▶ [Required action]: Exact reproduction required: the lines below from the line with "wrist: (438, 621)" to the line with "index tip: (782, 296)", both ends included, and no others.

▶ [Exercise data]:
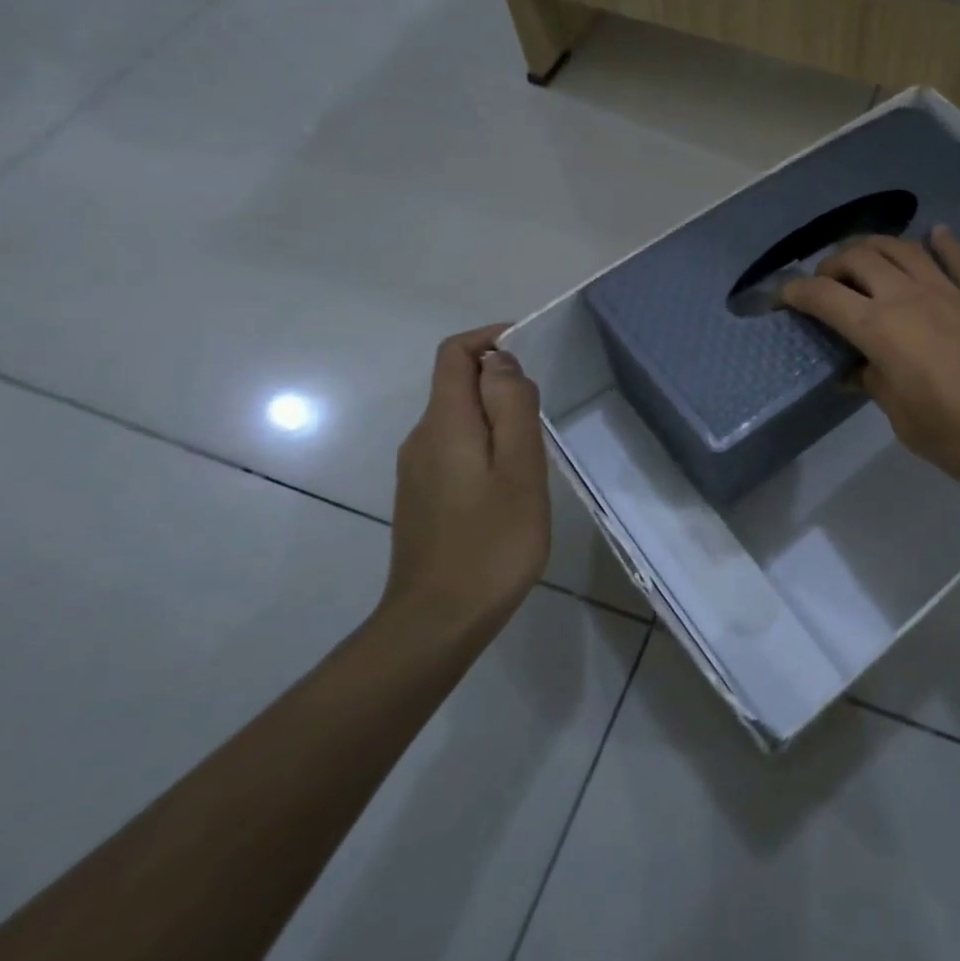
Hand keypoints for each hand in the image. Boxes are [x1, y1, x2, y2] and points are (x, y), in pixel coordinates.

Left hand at [384, 324, 549, 639]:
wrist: (438, 621)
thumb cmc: (492, 542)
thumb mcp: (520, 468)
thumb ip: (513, 407)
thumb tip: (502, 361)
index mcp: (445, 423)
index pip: (455, 354)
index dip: (491, 339)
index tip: (531, 351)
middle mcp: (422, 437)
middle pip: (457, 383)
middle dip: (501, 381)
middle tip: (543, 417)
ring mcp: (417, 469)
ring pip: (459, 418)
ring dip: (497, 416)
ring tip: (533, 455)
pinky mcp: (422, 495)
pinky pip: (455, 447)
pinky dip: (485, 444)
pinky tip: (510, 485)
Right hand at [781, 227, 959, 511]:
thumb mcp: (906, 422)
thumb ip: (877, 386)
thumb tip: (858, 371)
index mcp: (881, 329)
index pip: (825, 297)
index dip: (797, 292)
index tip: (782, 296)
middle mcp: (910, 297)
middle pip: (861, 258)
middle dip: (833, 263)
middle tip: (824, 282)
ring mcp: (951, 293)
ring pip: (904, 248)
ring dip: (876, 246)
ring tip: (863, 259)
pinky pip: (958, 260)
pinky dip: (942, 243)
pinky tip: (934, 234)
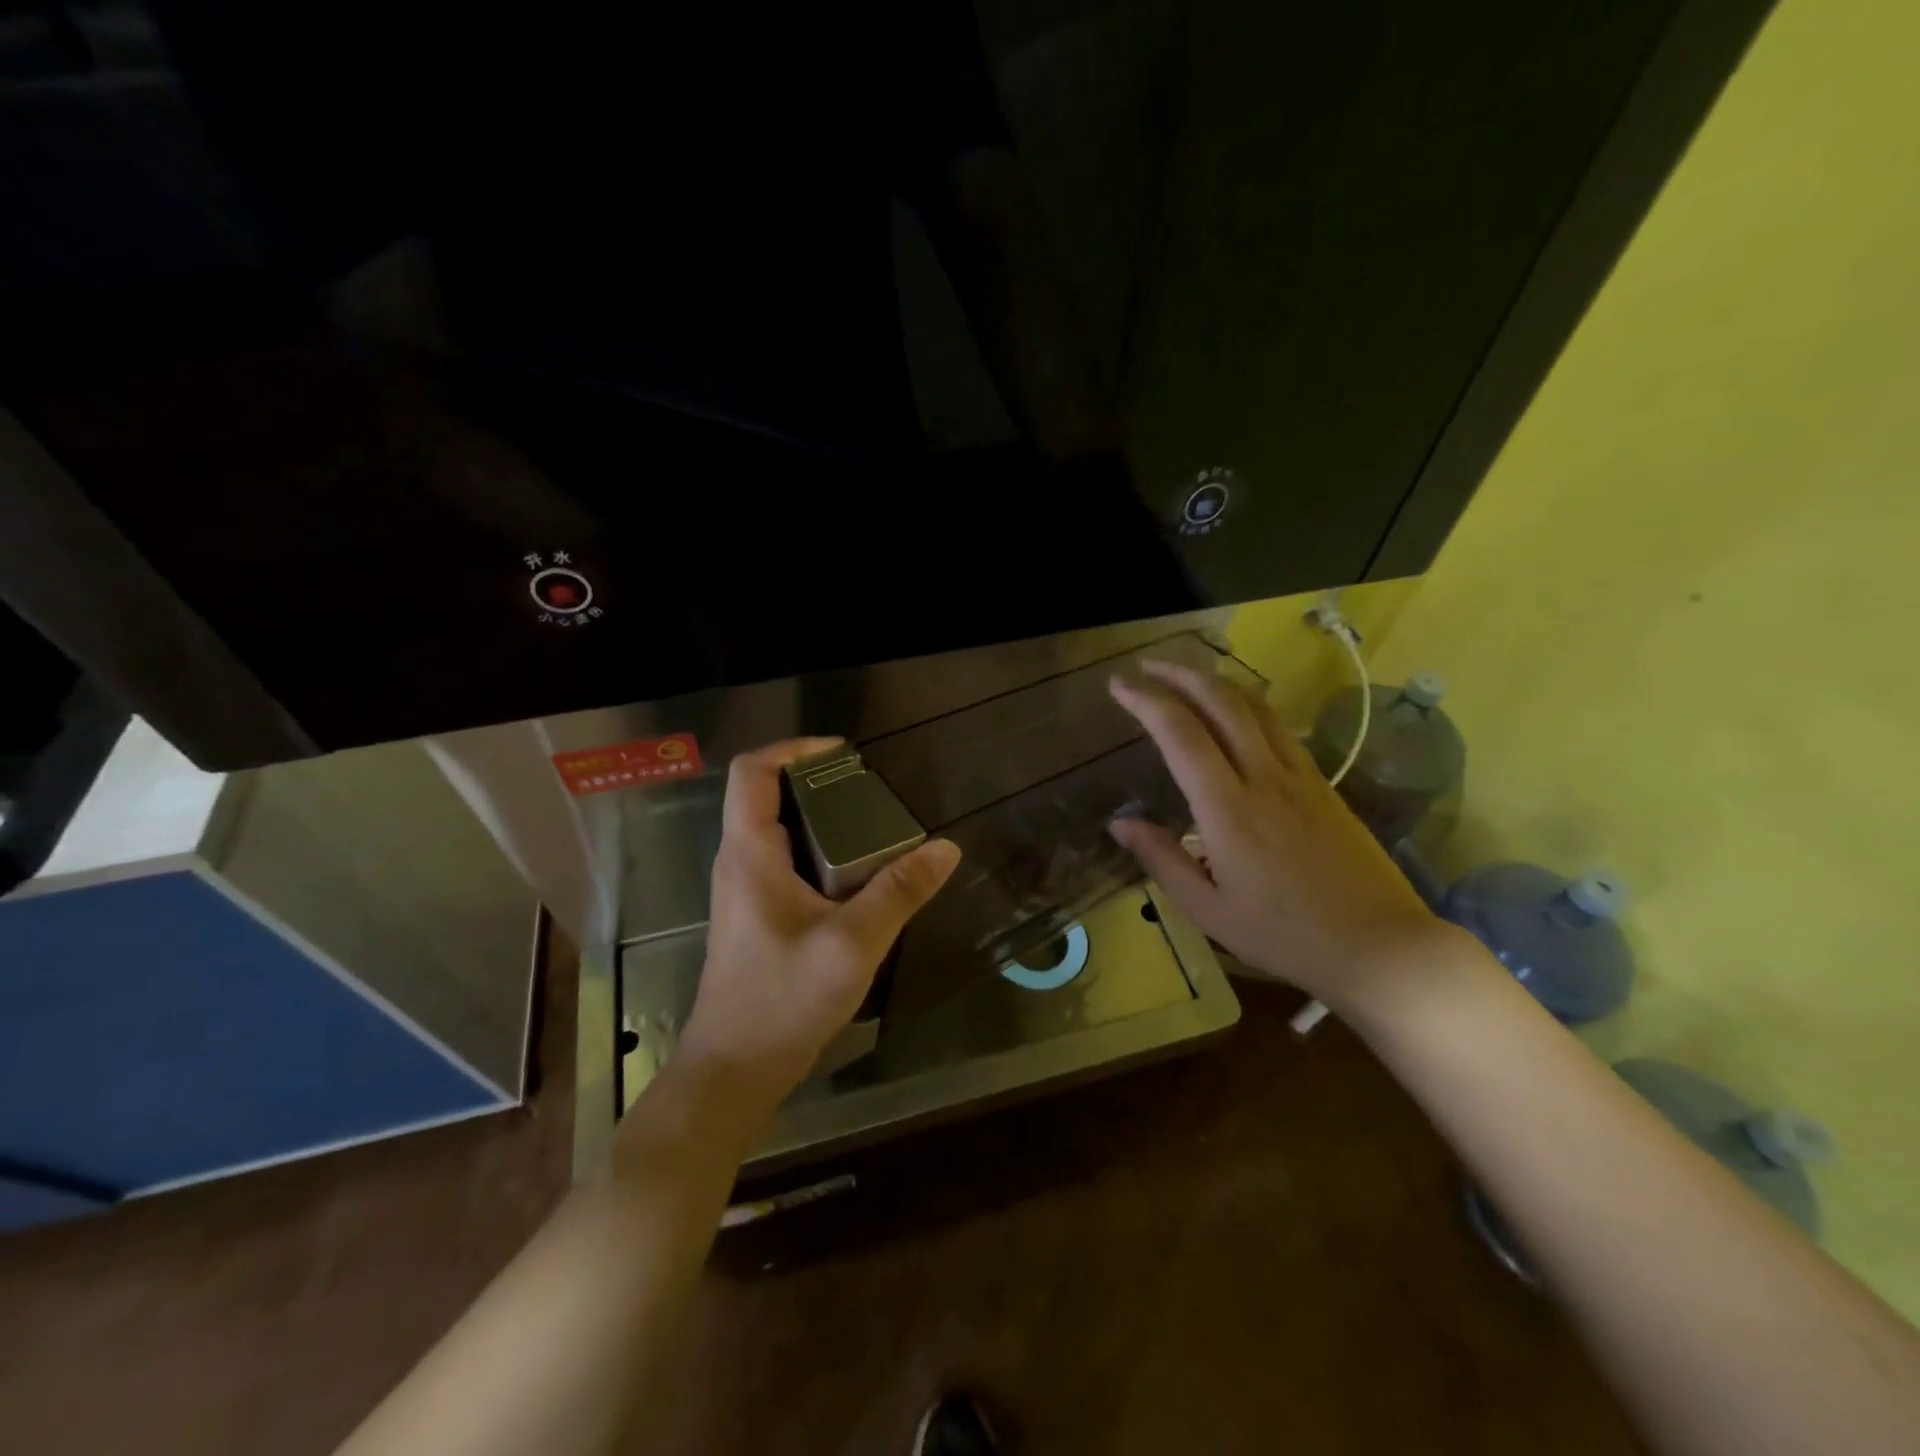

▶ [Worked solution]:
wrist: (438, 621)
thumb cmc: (492, 542)
thumb mcp: (520, 468)
thumb ip: (513, 407)
thumb tip: (502, 361)
index mcp: (445, 423)
index pip: (455, 354)
index dip: (491, 339)
index tip: (531, 351)
middle mcp: (422, 437)
middle pip: (457, 383)
middle dip: (501, 381)
middle tip: (543, 417)
ring mcp: (417, 469)
ring pip: (459, 418)
ring dip: (497, 416)
ring tip: (533, 455)
pinky mcp: (422, 495)
pinky pip: (455, 447)
pinky dip: (485, 444)
pinky tip: (510, 485)
Right hand at [781, 227, 959, 511]:
thumb mcp: (906, 422)
thumb ip: (877, 386)
thumb tip: (858, 371)
index mcp: (881, 329)
index pip: (825, 297)
index dip: (797, 292)
index tip: (782, 296)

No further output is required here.